Jorelle is planning a 5-day vacation. The trip will cost him $1,300.00 for airfare, food, and itineraries. He plans to stay in a hotel room for $80.00 per night. He only has $950.00 in savings, but he earns $25.00 per hour from his online tutoring services. Create a linear inequality in one variable that would best translate the problem. Determine the minimum number of hours Jorelle must tutor so he can have enough money for the trip.(1 point)Responses950+25x≤1,300; at most 14 hours950 plus 25 x less-than-or-equal-to 1,300 ; at most 14 hours950+25x≥1,300; at least 14 hours950 plus 25 x greater-than-or-equal-to 1,300 ; at least 14 hours950+25x≤1,700; at most 30 hours950 plus 25 x less-than-or-equal-to 1,700 ; at most 30 hours950+25x≥1,700; at least 30 hours

Question

GPT-4o mini · Answer

To determine the correct linear inequality for Jorelle's situation, we start with the costs involved in his trip and what he needs to have to cover those costs.

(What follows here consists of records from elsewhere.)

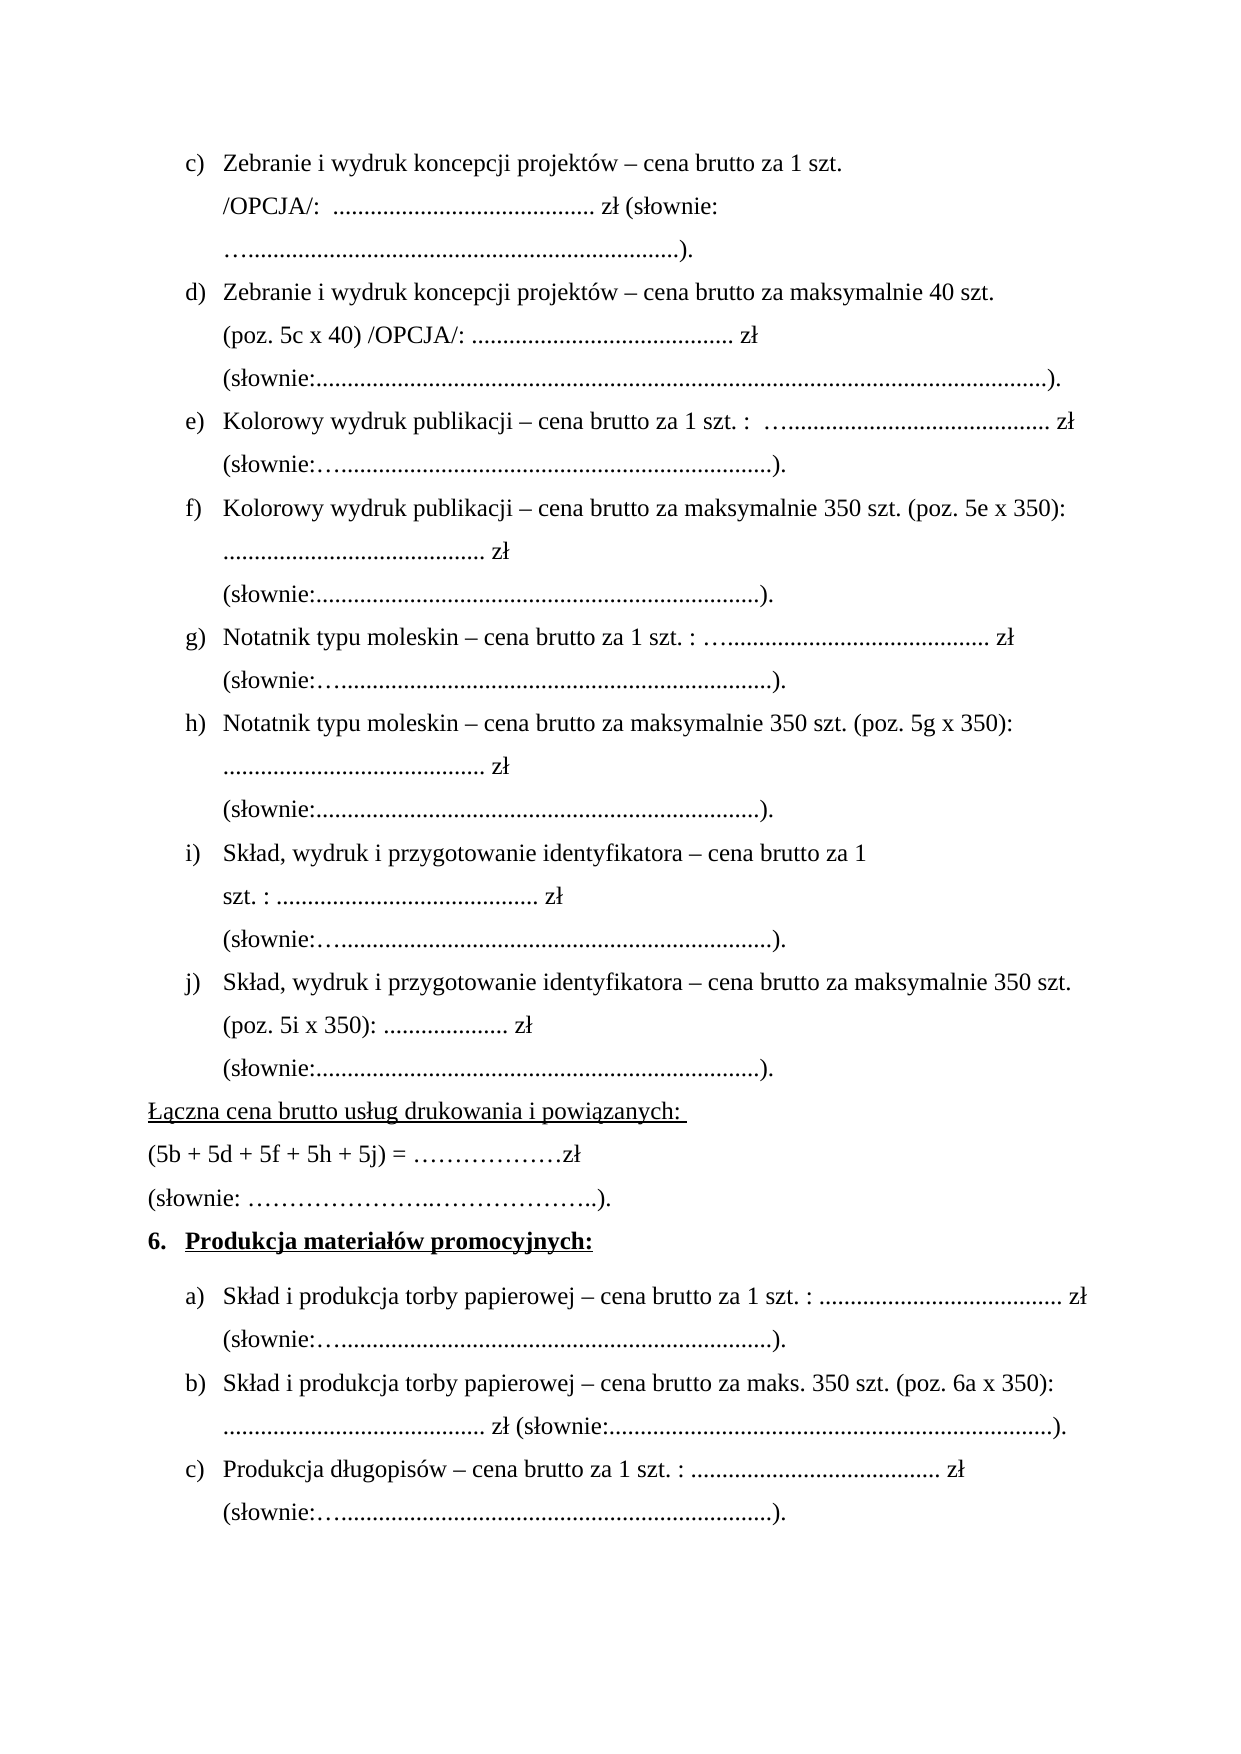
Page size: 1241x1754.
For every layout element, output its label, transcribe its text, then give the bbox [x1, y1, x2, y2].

list Produkcja długopisów – cena brutto za 1 szt. : ........................................ zł [185, 1454, 1093, 1483]
list Skład i produkcja torby papierowej – cena brutto za maks. 350 szt. (poz. 6a x 350): .......................................... zł (słownie:.......................................................................). [185, 1368, 1093, 1439]
list Kolorowy wydruk publikacji – cena brutto za 1 szt. : ….......................................... zł (słownie:….....................................................................). [185, 406, 1093, 478]
text (słownie:.......................................................................). [223, 794, 1093, 823]
list Skład i produkcja torby papierowej – cena brutto za 1 szt. : ....................................... zł [185, 1281, 1093, 1310]
text (słownie:….....................................................................). [223, 1324, 1093, 1353]
list Zebranie i wydruk koncepcji projektów – cena brutto za maksymalnie 40 szt. (poz. 5c x 40) /OPCJA/: .......................................... zł (słownie:.....................................................................................................................). [185, 277, 1093, 392]
text (słownie:.......................................................................). [223, 579, 1093, 608]
list Produkcja materiałów promocyjnych: [148, 1226, 1093, 1254]
text (słownie:….....................................................................). [223, 1497, 1093, 1526]
list Skład, wydruk i przygotowanie identyfikatora – cena brutto za maksymalnie 350 szt. (poz. 5i x 350): .................... zł [185, 967, 1093, 1039]
text (słownie:.......................................................................). [223, 1053, 1093, 1082]
text (słownie: …………………..………………..). [148, 1183, 1093, 1211]
list Notatnik typu moleskin – cena brutto za 1 szt. : ….......................................... zł (słownie:….....................................................................). [185, 622, 1093, 694]
text (słownie:….....................................................................). [223, 924, 1093, 953]
list Notatnik typu moleskin – cena brutto za maksymalnie 350 szt. (poz. 5g x 350): .......................................... zł [185, 708, 1093, 780]
text (5b + 5d + 5f + 5h + 5j) = ………………zł [148, 1139, 1093, 1168]
list Kolorowy wydruk publikacji – cena brutto za maksymalnie 350 szt. (poz. 5e x 350): .......................................... zł [185, 493, 1093, 564]
list Skład, wydruk i przygotowanie identyfikatora – cena brutto za 1 szt. : .......................................... zł [185, 838, 1093, 909]
list Zebranie i wydruk koncepcji projektów – cena brutto za 1 szt. /OPCJA/: .......................................... zł (słownie:….....................................................................). [185, 148, 1093, 263]
text Łączna cena brutto usług drukowania i powiązanych: [148, 1096, 1093, 1125]
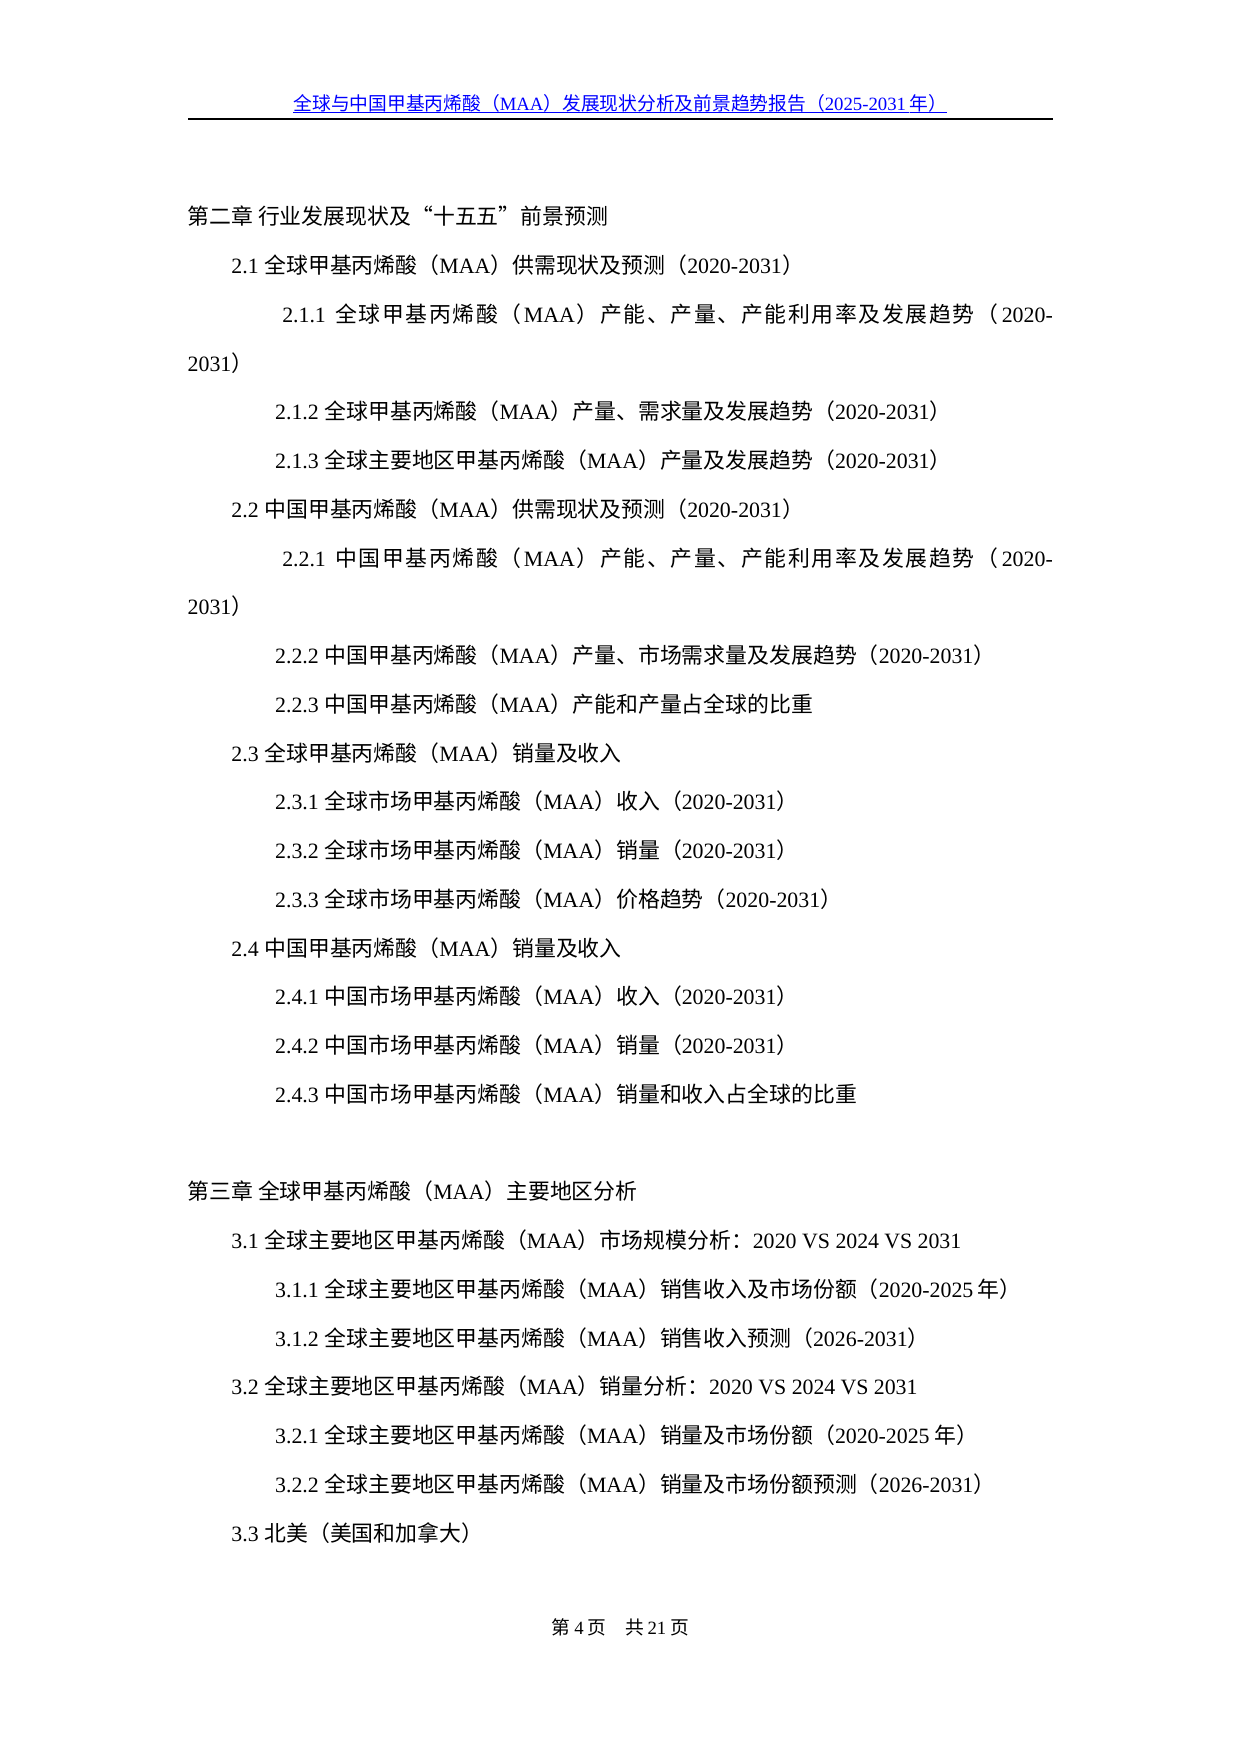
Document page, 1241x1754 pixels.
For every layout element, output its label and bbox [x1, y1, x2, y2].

Jorelle's current savings: $950.00
Total cost of the trip: $1,300.00
Jorelle's earnings from tutoring: $25.00 per hour.

The equation that represents the total amount of money he will have after tutoring for $x$ hours is:

\[ 950 + 25x \]

To ensure he has enough money for the trip, Jorelle needs this amount to be at least $1,300. Therefore, we set up the inequality:

\[ 950 + 25x \geq 1,300 \]

Now, we can solve for $x$:

\[ 25x \geq 1,300 - 950 \] \[ 25x \geq 350 \] \[ x \geq \frac{350}{25} \] \[ x \geq 14 \]

This means Jorelle needs to tutor at least 14 hours to have enough money for the trip.

Thus, the correct linear inequality is: \[ 950 + 25x \geq 1,300; \text{ at least 14 hours} \]

The answer is: 950 + 25x ≥ 1,300; at least 14 hours.